>>>>>
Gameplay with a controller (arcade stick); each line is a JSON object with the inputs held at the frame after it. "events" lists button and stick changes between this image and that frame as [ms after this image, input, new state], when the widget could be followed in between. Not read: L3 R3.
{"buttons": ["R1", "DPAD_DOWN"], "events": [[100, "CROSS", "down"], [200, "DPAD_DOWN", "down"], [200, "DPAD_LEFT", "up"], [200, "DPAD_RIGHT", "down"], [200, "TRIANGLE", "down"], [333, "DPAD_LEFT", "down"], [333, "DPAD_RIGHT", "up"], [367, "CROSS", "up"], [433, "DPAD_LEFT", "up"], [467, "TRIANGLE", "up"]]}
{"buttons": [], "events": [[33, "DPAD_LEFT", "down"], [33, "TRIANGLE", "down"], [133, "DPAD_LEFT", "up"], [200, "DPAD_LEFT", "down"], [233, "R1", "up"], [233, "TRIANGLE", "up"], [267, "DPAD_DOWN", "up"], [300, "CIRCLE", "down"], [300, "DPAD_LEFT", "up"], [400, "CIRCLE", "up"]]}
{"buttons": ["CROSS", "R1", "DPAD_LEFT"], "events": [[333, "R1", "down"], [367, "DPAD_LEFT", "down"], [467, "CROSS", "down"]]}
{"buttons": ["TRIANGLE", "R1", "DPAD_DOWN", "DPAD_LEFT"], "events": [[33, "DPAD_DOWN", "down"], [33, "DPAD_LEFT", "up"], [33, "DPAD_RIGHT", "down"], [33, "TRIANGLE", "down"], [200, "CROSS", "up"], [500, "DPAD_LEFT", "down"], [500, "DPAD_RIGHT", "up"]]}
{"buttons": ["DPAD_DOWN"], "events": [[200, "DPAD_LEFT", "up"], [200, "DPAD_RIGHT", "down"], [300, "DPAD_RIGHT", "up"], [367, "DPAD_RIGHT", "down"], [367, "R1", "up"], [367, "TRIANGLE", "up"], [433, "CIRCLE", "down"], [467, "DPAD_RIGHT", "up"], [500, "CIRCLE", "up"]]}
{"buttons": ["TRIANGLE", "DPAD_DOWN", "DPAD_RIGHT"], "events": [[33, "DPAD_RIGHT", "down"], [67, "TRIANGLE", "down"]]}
<<<<<
If a line in the records holds the word "CIRCLE", count it, then give only the total.

◆ ANSWER AREA
2